L’exportation d’esclaves georgiens en Égypte par des marchands génois est constatée dès le xive siècle. Les deux siècles suivants, ils étaient encore peu nombreux en Égypte, cependant, dans la seconde moitié du xviie siècle et la première moitié du xviiie, où les Georgiens prirent de l’importance dans plusieurs régiments en Égypte et parmi les sanjaq bey-s, leur nombre augmenta substanciellement. Ibrahim Katkhuda (m. 1754), le chef des janissaires, assura la domination des Georgiens pour la fin du xviiie siècle en affectant des mamlouks géorgiens à la tête des plus puissants régiments ottomans et en leur donnant des postes de sanjaq bey-s, où ils purent contrôler les taxes des fermes à la fois des villes, et particulièrement des ports, ainsi que des prospères terres agricoles.

Ses propres mamlouks : ʿAli Bey al-Kabîr (m. 1772), et les mamlouks de Muḥammad Bey Abū-l-Dhahab (m. 1775), particulièrement Ibrāhīm Bey and Murād Bey, arrivèrent à un tel contrôle de la province égyptienne qu’ils eurent finalement une sorte d’autonomie par rapport à l’Empire ottoman et furent susceptibles de développer des relations directes avec les puissances européennes et leur terre natale géorgienne de telle sorte que de nombreux esclaves géorgiens – hommes ou femmes – parlant le géorgien et maintenant des contacts avec leurs familles dans leur contrée d’origine, purent être présents dans les maisons géorgiennes au point que l’on puisse parler d’une culture de groupe géorgienne en Égypte dans la seconde moitié du xviiie siècle.
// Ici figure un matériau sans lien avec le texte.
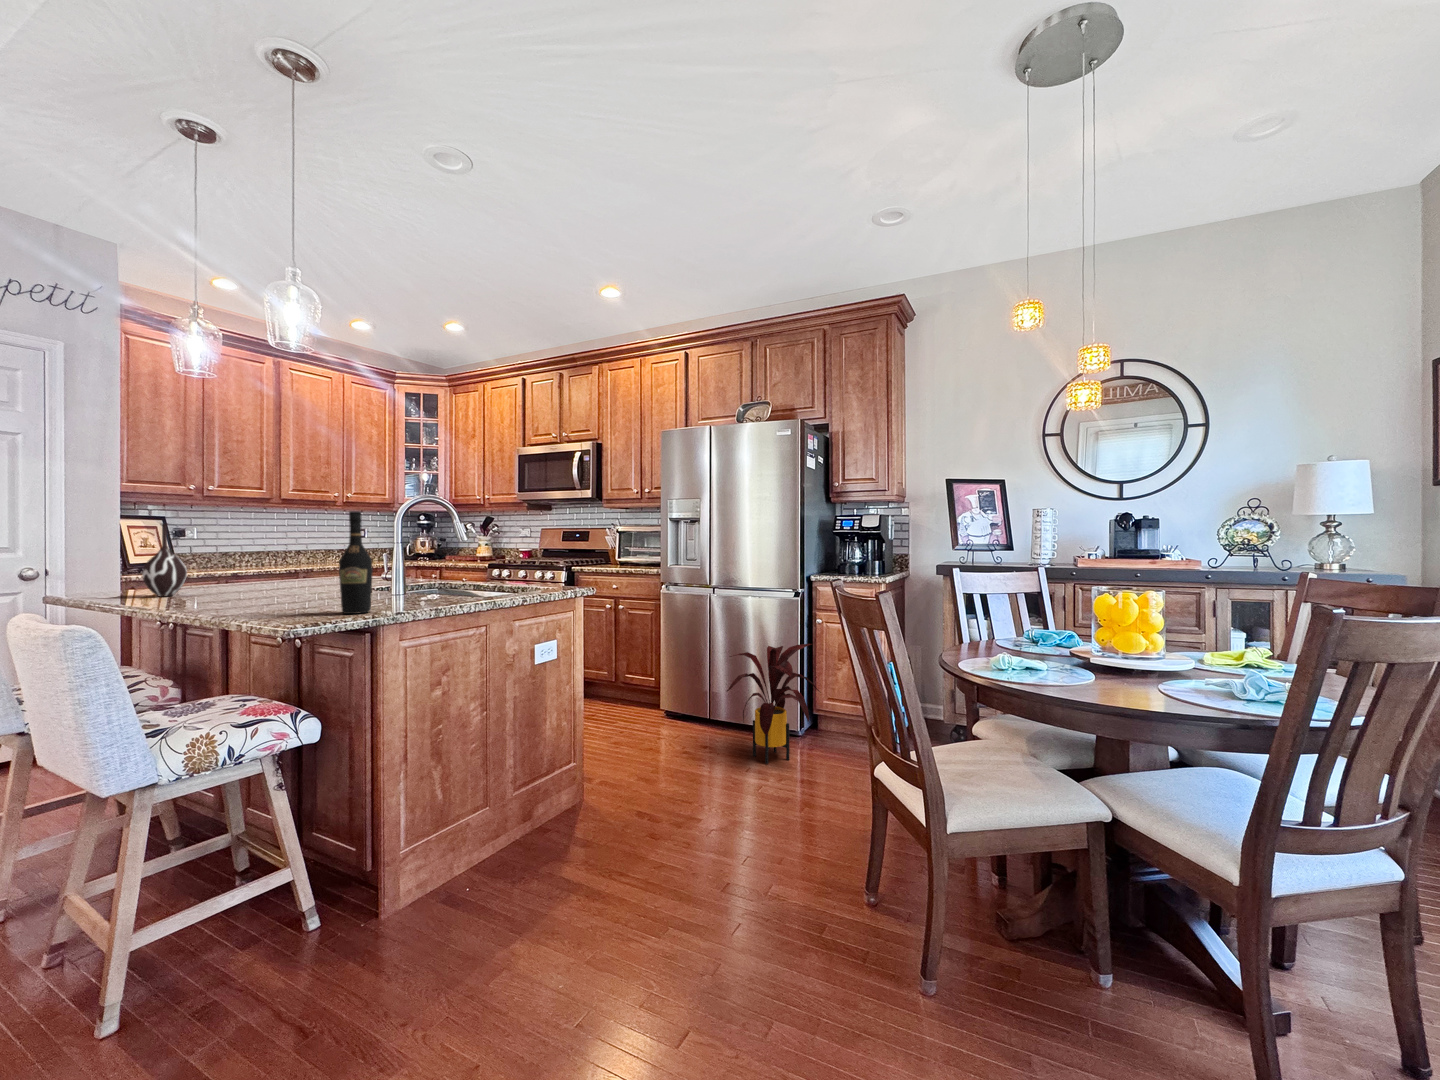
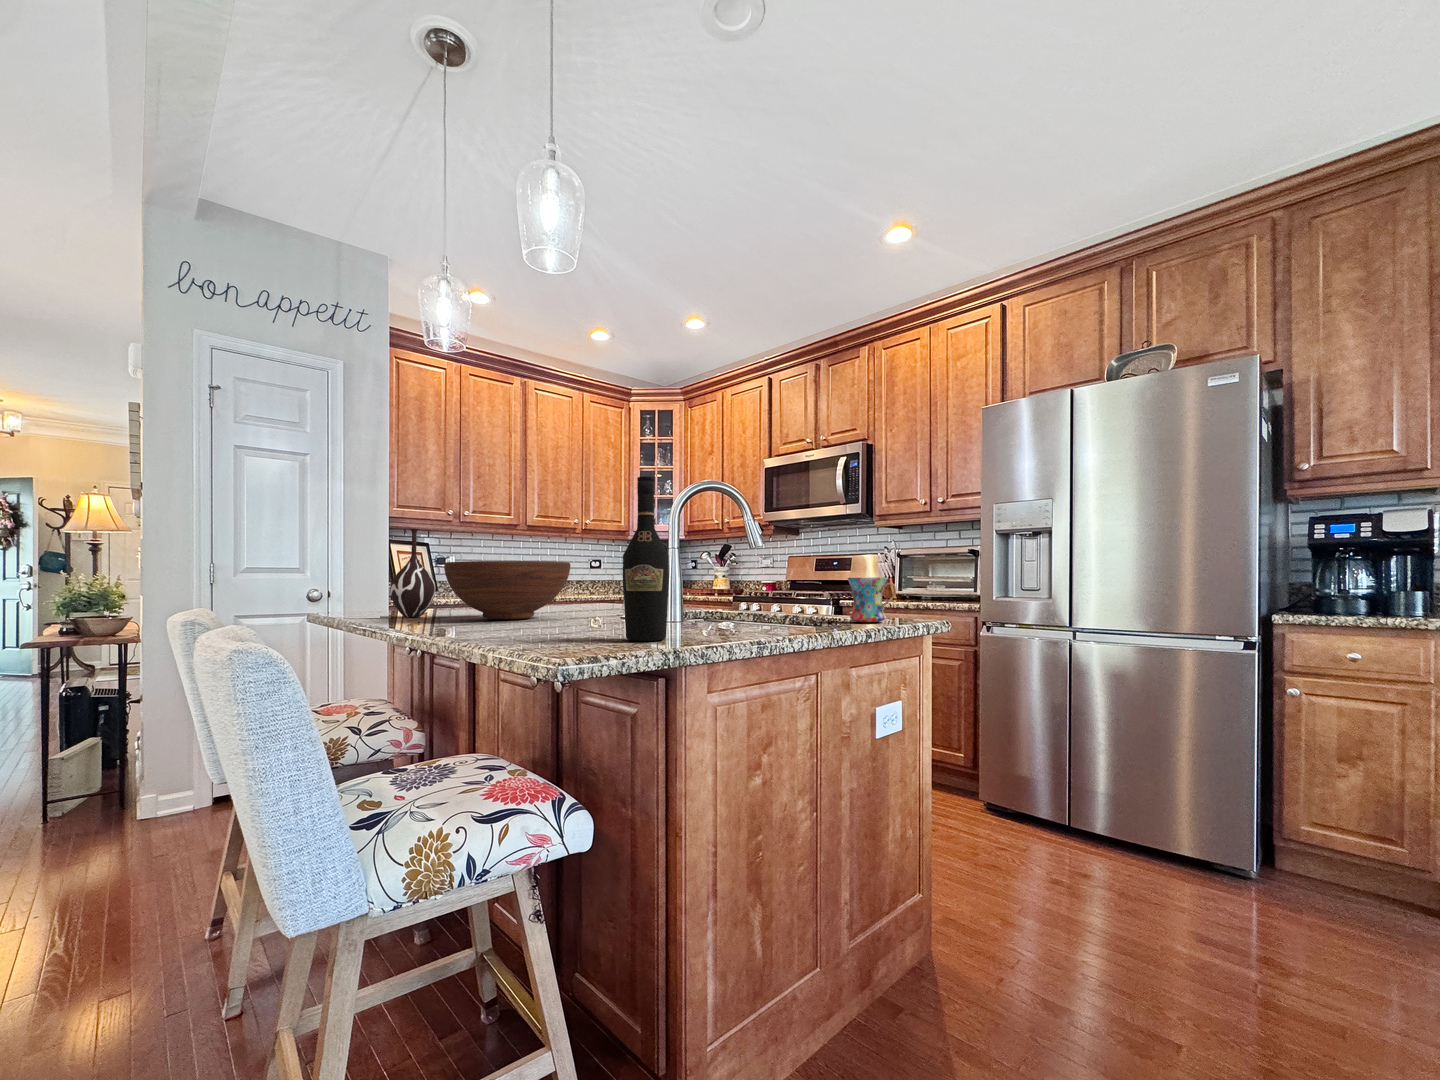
fruit bowl: none [197,552,313,597] -> present [444,561,570,619]
mug: none [515,565,544,595] -> present [848,577,897,622]
house plant: present [726,644,820,764] -> none [1124,719,1326,925]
Mots-clés : Georgiens, Égypte ottomane, armée ottomane, mamlouks.

***

The export of Georgian slaves to Egypt by Genoese merchants is noted as early as the fourteenth century. Their numbers in Egypt remained small during the next two centuries, but they increased substantially in the second half of the seventeenth century and the first half of the eighteenth century, by which time a number of Georgians had risen to prominence in several of the Ottoman regiments stationed in Egypt and among the sanjaq bey-s. The Janissary leader Ibrahim Katkhuda (d. 1754) assured the Georgian dominance of Egypt for the rest of the eighteenth century by appointing Georgian mamluks to the leadership of the most powerful Ottoman regiments and to positions as sanjaq bey-s, thereby consolidating control of the tax farms of both the urban areas, particularly the ports of Egypt, and the rich agricultural lands. His mamluks, particularly ʿAli Bey al-Kabir (d. 1772), and the mamluks of Muhammad Bey Abu-l-Dhahab (d. 1775), notably Ibrahim Bey and Murad Bey, had such complete control of the Egyptian province that they achieved a form of disputed autonomy from the Ottoman Empire and carried on separate relations with the European powers and their Georgian homeland. So many Georgian slaves, both male and female, speaking Georgian and maintaining contact with family members in their homeland, arrived to fill the Georgian households that formed in the second half of the eighteenth century that we can speak of a Georgian sub-culture in Egypt.

Keywords: Georgians, Ottoman Egypt, mamluks, Ottoman Army.